In what we do in the lab, we make an extract out of these eggs and we deplete BRCA2 out of the extract and we study how DNA is replicated and repaired when this protein is not around.

We recently found that when BRCA2 is not around the DNA is full of gaps – what does it mean?

It means that instead of having a normal helical double strand structure it has pieces of region where the DNA is single stranded.

This means that the DNA has not been perfectly duplicated and this is the first time that this has been shown.

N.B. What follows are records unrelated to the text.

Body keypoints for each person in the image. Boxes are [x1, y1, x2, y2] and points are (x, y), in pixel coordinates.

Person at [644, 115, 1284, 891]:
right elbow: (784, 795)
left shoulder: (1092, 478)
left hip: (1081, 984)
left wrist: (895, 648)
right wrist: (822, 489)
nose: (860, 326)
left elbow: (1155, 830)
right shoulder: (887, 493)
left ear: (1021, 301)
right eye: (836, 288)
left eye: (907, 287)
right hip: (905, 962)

In particular this is very important because a recent drug, namely the PARP inhibitor, which blocks the action of PARP1 which is an enzyme deputised to the repair of single strand gaps, has been shown to be very effective in breast cancer.

So what we think is happening is that BRCA2 is important to repair single strand DNA gaps and when BRCA2 is not around these gaps accumulate.

Normally cells are able to cope with this and to repair these gaps by an alternative pathway and this alternative pathway relies on PARP1.

But when you block PARP1 this alternative pathway does not work, therefore there is a synergistic effect that kills specifically cells in which BRCA2 doesn’t work.

So this is the first example whereby knowledge on the DNA repair function has been linked somehow to a drug that inhibits a repair function that can specifically target cancer cells and not normal cells.

This is very different from chemotherapy that basically does not discriminate between normal cells and cancer cells.

Therefore, the idea for the future is to understand even better how the fine mechanism of DNA repair works in normal cells and in cancer cells using a model system like Xenopus laevis and other systems like cells derived from cancer cell lines.

In this way we could understand if other factors contribute to the repair in these specific cancers and to see if this factor can be selectively targeted in order to build knowledge and to propose strategies to create new drugs that then can be used in the future to selectively kill cancer and non-normal cells.

So the idea is to evolve towards a selective treatment of cancer cells.

We know that this is in line with what is called precision medicine which is basically how the cancer is going to be treated in the future.

Because now that we can very rapidly have information about a number of genes mutated in a single patient we can rapidly know what is the genomic and the genetic background in these patients so that we can administer selective types of therapies in order to treat this patient with high specificity and less toxicity.

Of course, we will need to know which genes need to be targeted and we will need drugs to specifically target this.

This will be a long-term goal but we have now all the knowledge and all the tools set in order to reach this kind of knowledge. So now we think we understand what cancer is.

The problem is now how to treat it and that’s what we are trying to do.